Extract the text from each of the lines below and reproduce it word for word. Leave the pictures out of your answer.
┌──
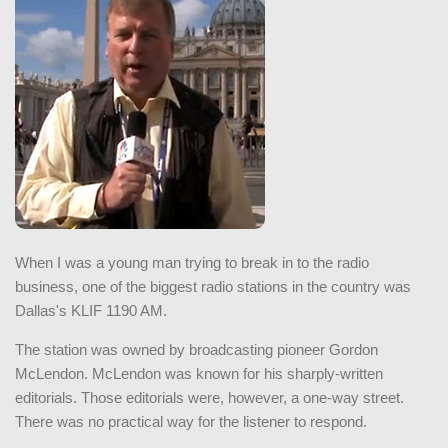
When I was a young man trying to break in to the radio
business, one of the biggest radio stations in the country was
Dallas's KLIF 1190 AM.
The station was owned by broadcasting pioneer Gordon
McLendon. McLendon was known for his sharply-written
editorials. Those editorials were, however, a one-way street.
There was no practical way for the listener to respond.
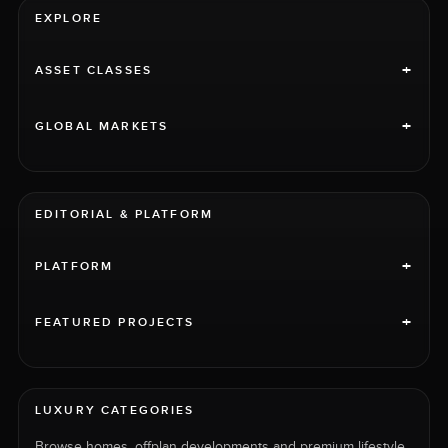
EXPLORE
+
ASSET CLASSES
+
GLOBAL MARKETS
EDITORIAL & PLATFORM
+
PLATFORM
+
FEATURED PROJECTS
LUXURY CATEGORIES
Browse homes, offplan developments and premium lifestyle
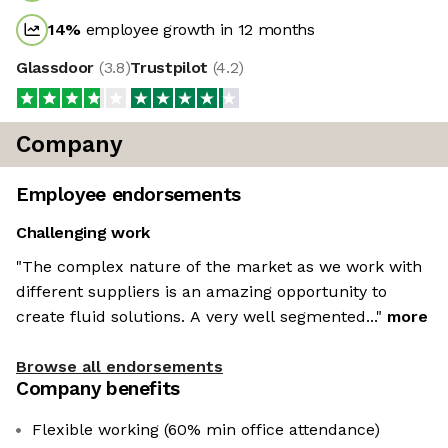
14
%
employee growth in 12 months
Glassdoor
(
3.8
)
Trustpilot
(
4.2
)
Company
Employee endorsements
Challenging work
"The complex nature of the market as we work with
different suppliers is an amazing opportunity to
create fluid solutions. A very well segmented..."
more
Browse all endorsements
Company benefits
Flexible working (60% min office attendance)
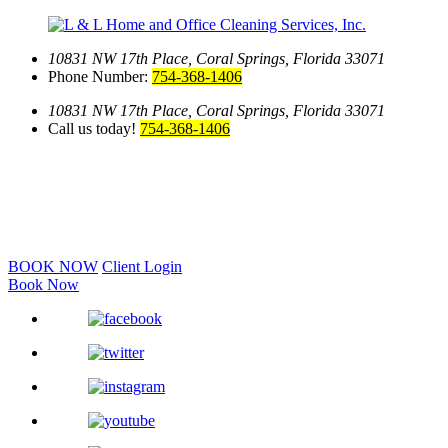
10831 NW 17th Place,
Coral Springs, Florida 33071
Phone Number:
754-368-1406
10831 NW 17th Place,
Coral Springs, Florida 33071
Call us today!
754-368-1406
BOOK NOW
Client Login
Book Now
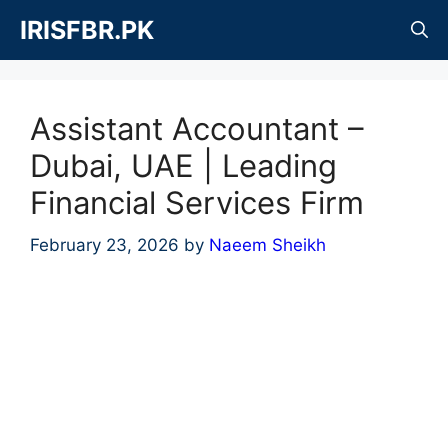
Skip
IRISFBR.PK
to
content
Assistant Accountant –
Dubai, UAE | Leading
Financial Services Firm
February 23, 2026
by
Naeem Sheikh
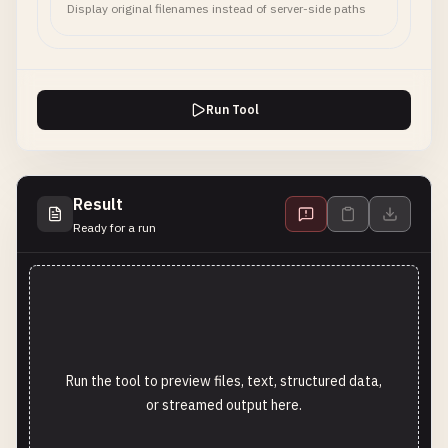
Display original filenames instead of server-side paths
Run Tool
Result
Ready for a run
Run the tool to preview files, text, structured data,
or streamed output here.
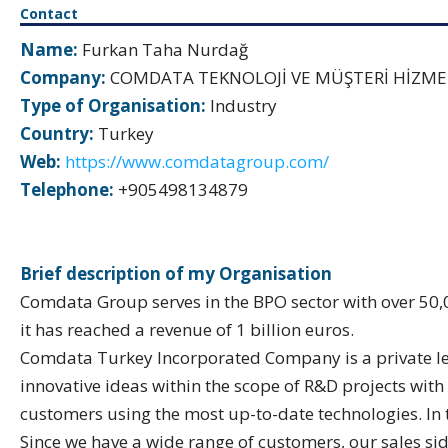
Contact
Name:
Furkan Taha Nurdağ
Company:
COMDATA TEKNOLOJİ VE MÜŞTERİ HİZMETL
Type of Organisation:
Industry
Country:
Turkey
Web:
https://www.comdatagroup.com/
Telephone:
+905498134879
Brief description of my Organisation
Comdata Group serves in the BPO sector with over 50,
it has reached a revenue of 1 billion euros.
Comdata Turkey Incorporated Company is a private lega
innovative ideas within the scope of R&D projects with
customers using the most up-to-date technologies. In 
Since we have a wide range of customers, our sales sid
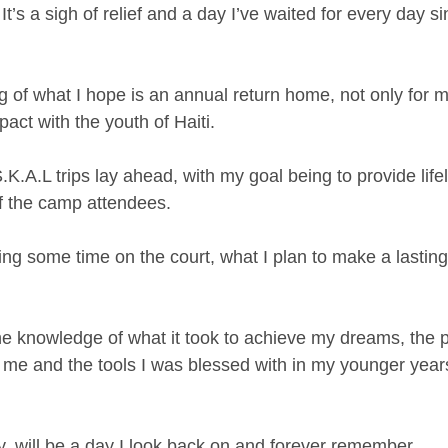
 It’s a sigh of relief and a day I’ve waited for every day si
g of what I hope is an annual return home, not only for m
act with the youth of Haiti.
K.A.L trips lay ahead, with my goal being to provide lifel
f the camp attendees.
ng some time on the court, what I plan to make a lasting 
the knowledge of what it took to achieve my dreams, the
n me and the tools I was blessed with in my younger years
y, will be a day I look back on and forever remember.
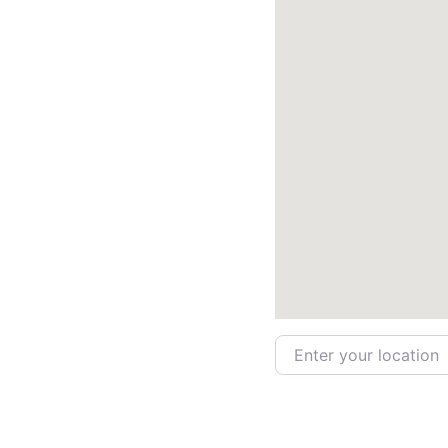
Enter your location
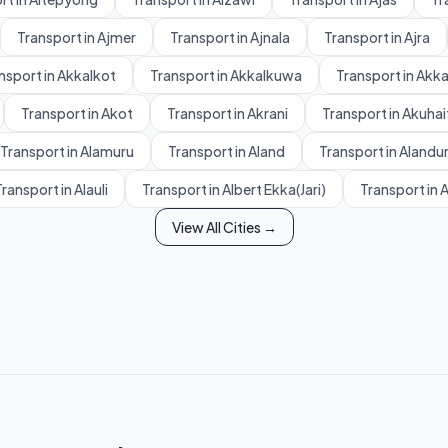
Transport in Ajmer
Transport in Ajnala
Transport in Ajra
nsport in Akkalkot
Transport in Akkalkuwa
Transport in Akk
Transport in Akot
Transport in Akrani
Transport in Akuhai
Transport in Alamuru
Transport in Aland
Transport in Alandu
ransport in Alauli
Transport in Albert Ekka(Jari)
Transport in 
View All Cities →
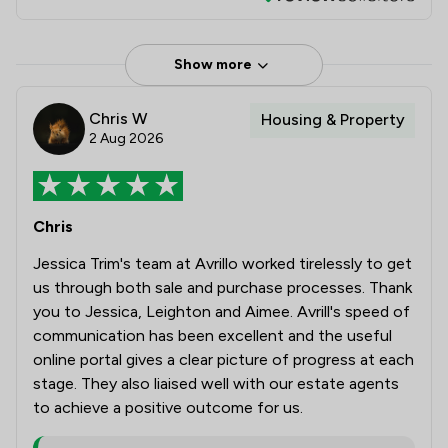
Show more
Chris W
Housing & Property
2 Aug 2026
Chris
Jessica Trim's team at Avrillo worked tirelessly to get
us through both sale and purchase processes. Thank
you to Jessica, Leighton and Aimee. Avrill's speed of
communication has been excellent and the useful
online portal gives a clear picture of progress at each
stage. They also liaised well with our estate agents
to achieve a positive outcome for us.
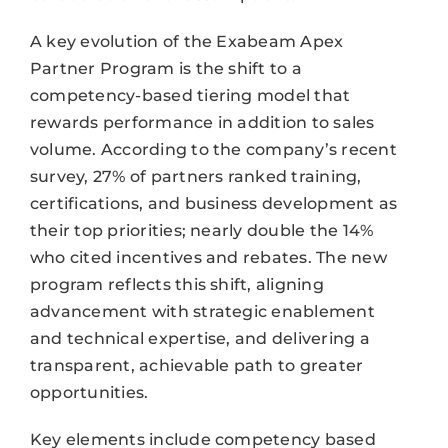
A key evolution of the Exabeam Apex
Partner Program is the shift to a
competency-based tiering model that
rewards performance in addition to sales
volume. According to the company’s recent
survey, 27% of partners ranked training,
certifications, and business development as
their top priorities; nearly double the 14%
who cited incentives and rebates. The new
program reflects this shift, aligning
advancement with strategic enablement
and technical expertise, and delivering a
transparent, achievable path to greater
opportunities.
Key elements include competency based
└──
Answer to this problem -
When I was a young man trying to break in to the radio
business, one of the biggest radio stations in the country was
Dallas's KLIF 1190 AM.
The station was owned by broadcasting pioneer Gordon
McLendon. McLendon was known for his sharply-written
editorials. Those editorials were, however, a one-way street.
There was no practical way for the listener to respond.
EXPLORE
+
ASSET CLASSES
+
GLOBAL MARKETS
EDITORIAL & PLATFORM
+
PLATFORM
+
FEATURED PROJECTS
LUXURY CATEGORIES
Browse homes, offplan developments and premium lifestyle
14
%
employee growth in 12 months
Glassdoor
(
3.8
)
Trustpilot
(
4.2
)
Company
Employee endorsements
Challenging work
"The complex nature of the market as we work with
different suppliers is an amazing opportunity to
create fluid solutions. A very well segmented..."
more
Browse all endorsements
Company benefits
Flexible working (60% min office attendance)
10831 NW 17th Place,
Coral Springs, Florida 33071
Phone Number:
754-368-1406
10831 NW 17th Place,
Coral Springs, Florida 33071
Call us today!
754-368-1406
BOOK NOW
Client Login
Book Now
Skip
IRISFBR.PK
to
content
Assistant Accountant –
Dubai, UAE | Leading
Financial Services Firm
February 23, 2026
by
Naeem Sheikh
Display original filenames instead of server-side paths
Run Tool
Result
Ready for a run
Run the tool to preview files, text, structured data,
or streamed output here.
Contact
Name:
Furkan Taha Nurdağ
Company:
COMDATA TEKNOLOJİ VE MÜŞTERİ HİZMETL
Type of Organisation:
Industry
Country:
Turkey
Web:
https://www.comdatagroup.com/
Telephone:
+905498134879
Brief description of my Organisation
Comdata Group serves in the BPO sector with over 50,
it has reached a revenue of 1 billion euros.
Comdata Turkey Incorporated Company is a private lega
innovative ideas within the scope of R&D projects with
customers using the most up-to-date technologies. In 
Since we have a wide range of customers, our sales sid
 It’s a sigh of relief and a day I’ve waited for every day si
g of what I hope is an annual return home, not only for m
act with the youth of Haiti.
K.A.L trips lay ahead, with my goal being to provide lifel
f the camp attendees.
ng some time on the court, what I plan to make a lasting 
the knowledge of what it took to achieve my dreams, the
n me and the tools I was blessed with in my younger years
y, will be a day I look back on and forever remember.
Enter your location
Transport in Ajmer
Transport in Ajnala
Transport in Ajra
nsport in Akkalkot
Transport in Akkalkuwa
Transport in Akk
Transport in Akot
Transport in Akrani
Transport in Akuhai
Transport in Alamuru
Transport in Aland
Transport in Alandu
ransport in Alauli
Transport in Albert Ekka(Jari)
Transport in 
View All Cities →
Show more
Chris W
Housing & Property
2 Aug 2026
Chris
Jessica Trim's team at Avrillo worked tirelessly to get
us through both sale and purchase processes. Thank
you to Jessica, Leighton and Aimee. Avrill's speed of
communication has been excellent and the useful
online portal gives a clear picture of progress at each
stage. They also liaised well with our estate agents
to achieve a positive outcome for us.
A key evolution of the Exabeam Apex
Partner Program is the shift to a
competency-based tiering model that
rewards performance in addition to sales
volume. According to the company’s recent
survey, 27% of partners ranked training,
certifications, and business development as
their top priorities; nearly double the 14%
who cited incentives and rebates. The new
program reflects this shift, aligning
advancement with strategic enablement
and technical expertise, and delivering a
transparent, achievable path to greater
opportunities.
Key elements include competency based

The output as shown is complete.